• WHAT IS NEEDED:
Please repeat the items from the line containing "Читать далее" through the end of the items, both ends included, and leave the pictures out of your answer.

-------------------------

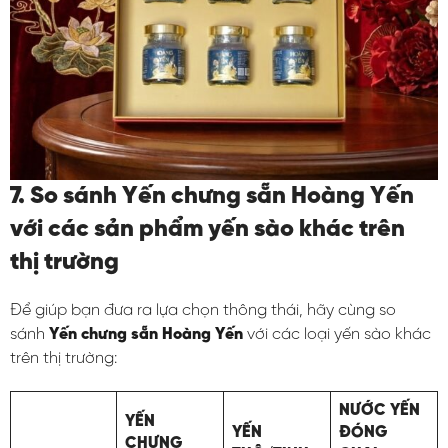
7. So sánh Yến chưng sẵn Hoàng Yến
với các sản phẩm yến sào khác trên
thị trường
Để giúp bạn đưa ra lựa chọn thông thái, hãy cùng so
sánh
Yến chưng sẵn Hoàng Yến
với các loại yến sào khác
trên thị trường:
NƯỚC YẾN
YẾN
YẾN
ĐÓNG
CHƯNG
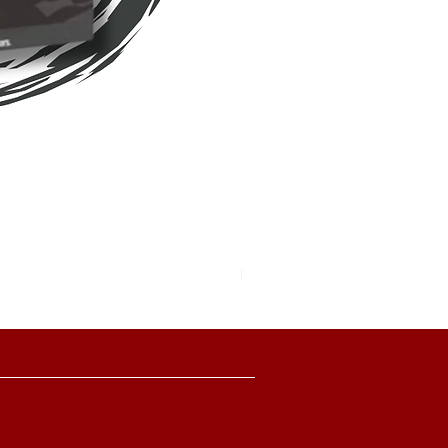
Pokemon TCG Pitch Black Boo
價格
HK$2,280.00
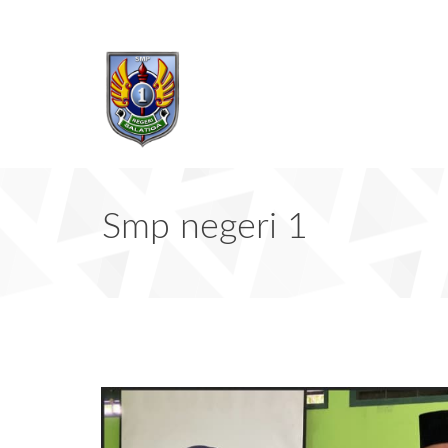
Smp negeri 1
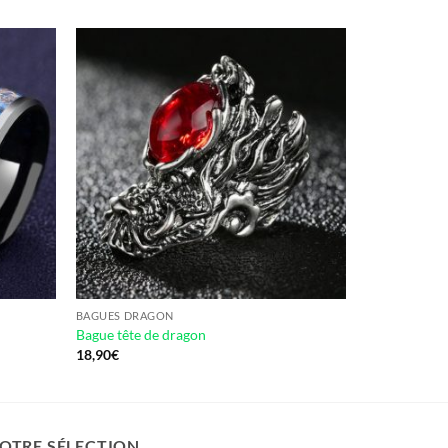
BAGUES DRAGON
Bague tête de dragon
18,90
€
OTRE SÉLECTION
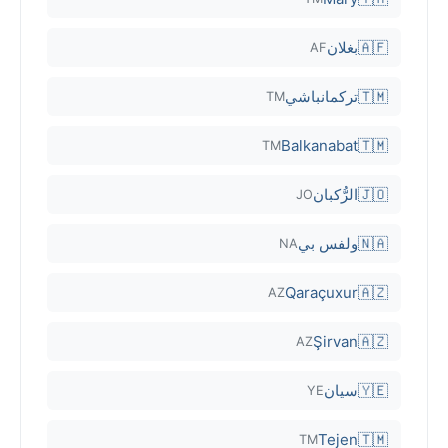
🇦🇫
بغلان
AF
🇹🇲
تركمانباشي
TM
Balkanabat
🇹🇲
TM
🇯🇴
الرُّكبان
JO
🇳🇦
ولفس بي
NA
Qaraçuxur
🇦🇿
AZ
Şirvan
🇦🇿
AZ
🇾🇪
سيان
YE
Tejen
🇹🇲
TM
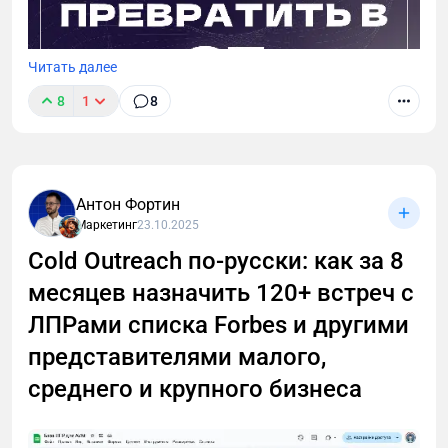
Читать далее
8
1
8
Я не верю в волшебные таблетки, но верю в
Антон Фортин
упорство, анализ и стратегическое мышление. В
Маркетинг
23.10.2025
статье расскажу, как мой нестандартный подход к
Телеграм-посевам привел к ошеломляющему
Cold Outreach по-русски: как за 8
успеху. Поверьте, вы будете удивлены.
месяцев назначить 120+ встреч с
ЛПРами списка Forbes и другими
представителями малого,
среднего и крупного бизнеса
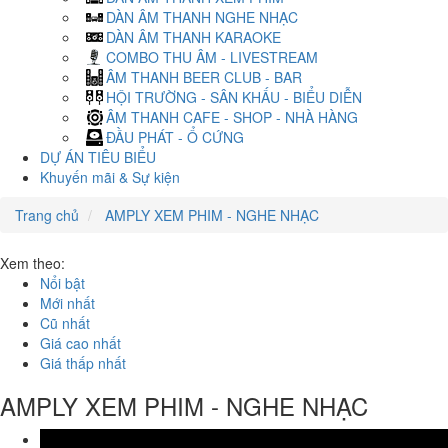
DÀN ÂM THANH NGHE NHẠC
DÀN ÂM THANH KARAOKE
COMBO THU ÂM - LIVESTREAM
ÂM THANH BEER CLUB - BAR
HỘI TRƯỜNG - SÂN KHẤU - BIỂU DIỄN
ÂM THANH CAFE - SHOP - NHÀ HÀNG
ĐẦU PHÁT - Ổ CỨNG
DỰ ÁN TIÊU BIỂU
Khuyến mãi & Sự kiện
Trang chủ
AMPLY XEM PHIM - NGHE NHẠC
Xem theo:
Nổi bật
Mới nhất
Cũ nhất
Giá cao nhất
Giá thấp nhất
AMPLY XEM PHIM - NGHE NHẠC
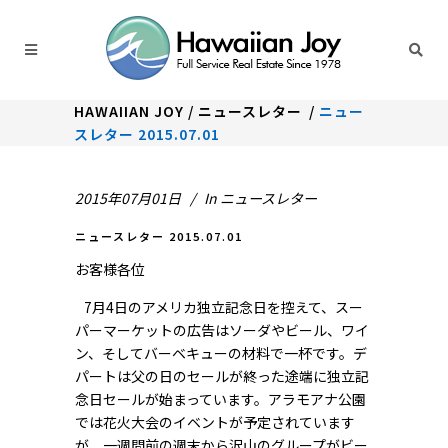
HAWAIIAN JOY
/
ニュースレター
/
ニュー
スレター 2015.07.01
2015年07月01日
In
ニュースレター
ニュースレター 2015.07.01
お客様各位
7月4日のアメリカ独立記念日を控えて、スー
パーマーケットの広告はソーダやビール、ワイ
ン、そしてバーベキューの材料で一杯です。デ
パートは父の日のセールが終った途端に独立記
念日セールが始まっています。アラモアナ公園
では花火大会のイベントが予定されています
が、一週間前の週末から沢山のグループがビー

-------------------------

• EXERCISE RESULT:
Читать далее
8
1
8
Я не верю в волшебные таблетки, но верю в
Антон Фортин
упорство, анализ и стратегическое мышление. В
Маркетинг
23.10.2025
статье расскажу, как мой нестандартный подход к
Телеграм-посевам привел к ошеломляющему
Cold Outreach по-русски: как за 8
успеху. Поверьте, вы будете удивлены.
месяцев назначить 120+ встреч с
ЛПРами списка Forbes и другими
представителями малого,
среднего и крупного бизнеса
DÀN ÂM THANH NGHE NHẠC
DÀN ÂM THANH KARAOKE
COMBO THU ÂM - LIVESTREAM
ÂM THANH BEER CLUB - BAR
HỘI TRƯỜNG - SÂN KHẤU - BIỂU DIỄN
ÂM THANH CAFE - SHOP - NHÀ HÀNG
ĐẦU PHÁT - Ổ CỨNG
DỰ ÁN TIÊU BIỂU
Khuyến mãi & Sự kiện
Trang chủ
AMPLY XEM PHIM - NGHE NHẠC
Xem theo:
Nổi bật
Mới nhất
Cũ nhất
Giá cao nhất
Giá thấp nhất
AMPLY XEM PHIM - NGHE NHẠC
HAWAIIAN JOY
/
ニュースレター
/
ニュー
スレター 2015.07.01
2015年07月01日
In
ニュースレター
ニュースレター 2015.07.01
お客様各位
7月4日のアメリカ独立記念日を控えて、スー
パーマーケットの広告はソーダやビール、ワイ
ン、そしてバーベキューの材料で一杯です。デ
パートは父の日のセールが終った途端に独立記
念日セールが始まっています。アラモアナ公園
では花火大会のイベントが予定されています
が、一週間前の週末から沢山のグループがビー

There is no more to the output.